RIYADH: What a difference a year makes. There was standing room only in the expansive halls of Riyadh’s Ritz-Carlton hotel on Tuesday as the world’s financial royalty attended Saudi Arabia’s Future Investment Initiative (FII) conference, aimed at courting global investors.
Saudi Arabia said it signed more than two dozen investment deals worth $15 billion in total, mostly in manufacturing, as the kingdom strives to show Crown Prince Mohammed bin Salman’s diversification plan is on track after limited progress since the first FII forum in 2017.
Last year’s event was overshadowed by the murder of Saudi journalist Jamal Khashoggi as dozens of Western leaders and executives boycotted the gathering.
On Tuesday, bosses of HSBC, Blackstone, BlackRock, Colony Capital and Evercore were among the crowd at the luxury hotel that less than 24 months ago served as one of the detention centres for more than 200 businessmen, ministers and princes during a corruption purge that had unnerved investors.
The United States sent a big delegation including its energy and treasury secretaries, and senior White House adviser Jared Kushner. Indian Prime Minister Narendra Modi and Brazilian President Jair Bolsonaro are also participating in the Oct 29-31 event, as is the head of the World Bank.
Prince Mohammed in 2016 launched a plan to transform the economy of the world’s largest crude exporter by developing non-energy industries.

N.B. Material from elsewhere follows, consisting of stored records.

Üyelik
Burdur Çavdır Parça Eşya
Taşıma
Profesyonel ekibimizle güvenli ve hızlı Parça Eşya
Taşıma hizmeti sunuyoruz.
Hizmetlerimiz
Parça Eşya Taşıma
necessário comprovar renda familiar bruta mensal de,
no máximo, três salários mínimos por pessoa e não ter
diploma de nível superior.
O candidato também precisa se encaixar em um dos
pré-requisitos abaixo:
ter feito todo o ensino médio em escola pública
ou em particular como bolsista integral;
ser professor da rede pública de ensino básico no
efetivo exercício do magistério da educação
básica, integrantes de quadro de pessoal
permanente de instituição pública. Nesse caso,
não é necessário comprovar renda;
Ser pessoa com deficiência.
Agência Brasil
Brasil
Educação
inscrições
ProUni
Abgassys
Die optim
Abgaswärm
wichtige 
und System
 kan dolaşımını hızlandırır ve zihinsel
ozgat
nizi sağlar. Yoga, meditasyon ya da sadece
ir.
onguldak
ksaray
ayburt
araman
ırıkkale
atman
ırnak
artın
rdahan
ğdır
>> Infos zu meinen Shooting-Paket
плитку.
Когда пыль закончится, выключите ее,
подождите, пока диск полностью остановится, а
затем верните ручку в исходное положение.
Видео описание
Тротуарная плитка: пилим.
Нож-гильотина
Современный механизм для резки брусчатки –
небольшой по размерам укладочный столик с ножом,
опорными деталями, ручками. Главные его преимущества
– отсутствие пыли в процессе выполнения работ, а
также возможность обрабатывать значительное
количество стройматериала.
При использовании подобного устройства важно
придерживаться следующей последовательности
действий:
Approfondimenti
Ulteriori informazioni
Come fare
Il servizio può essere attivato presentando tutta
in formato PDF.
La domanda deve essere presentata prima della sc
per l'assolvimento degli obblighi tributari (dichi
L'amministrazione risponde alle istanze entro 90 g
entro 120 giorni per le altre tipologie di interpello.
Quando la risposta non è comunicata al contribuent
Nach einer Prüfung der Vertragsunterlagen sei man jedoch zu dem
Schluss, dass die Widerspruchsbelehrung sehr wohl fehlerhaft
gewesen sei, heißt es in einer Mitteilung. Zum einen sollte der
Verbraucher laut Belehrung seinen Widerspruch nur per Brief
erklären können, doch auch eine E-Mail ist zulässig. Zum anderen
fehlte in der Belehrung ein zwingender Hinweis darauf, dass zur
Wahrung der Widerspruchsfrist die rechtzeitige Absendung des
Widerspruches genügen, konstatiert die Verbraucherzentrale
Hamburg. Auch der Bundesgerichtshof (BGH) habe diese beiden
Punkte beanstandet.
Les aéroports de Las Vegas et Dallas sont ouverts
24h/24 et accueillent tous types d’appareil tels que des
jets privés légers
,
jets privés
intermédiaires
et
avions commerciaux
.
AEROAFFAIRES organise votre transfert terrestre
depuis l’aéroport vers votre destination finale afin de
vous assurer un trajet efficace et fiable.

But state oil giant Aramco remains the biggest draw for investors eager for news on its initial public offering which has had several false starts.
Aramco CEO Amin Nasser was absent from the conference as he was meeting investors abroad to secure a domestic IPO on Nov 3 after a delay earlier this month, three people with direct knowledge of the matter told Reuters.
It could be the largest listing in history, if the $2 trillion valuation target sought by the crown prince is met.
“There are several Russian pensions funds who are interested to invest in the Aramco IPO and we have also received indications from our Russia-China fund of some Chinese major institutions also interested,” Kirill Dmitriev, head of the Russian Direct Investment Fund, said on the sidelines of the meeting.
In addition to deals announced on Tuesday, which include a $120 million investment deal between the Saudi Arabian General Investment Authority and BRF Brazil Foods, other agreements include a memorandum of understanding between Samsung and Saudi entertainment resort Qiddiya.
One attendee who declined to be named said that while FII drew more participants this year, “the challenge is to see whether people will continue to come going forward, especially once the Aramco deal is out of the way”.
Some foreign investors have been wary of ploughing money into Saudi Arabia due to concern over its human rights record and the commercial viability of some projects.
But attendees on Tuesday said the turnout was impressive and reflected reforms to modernise the largest Arab economy.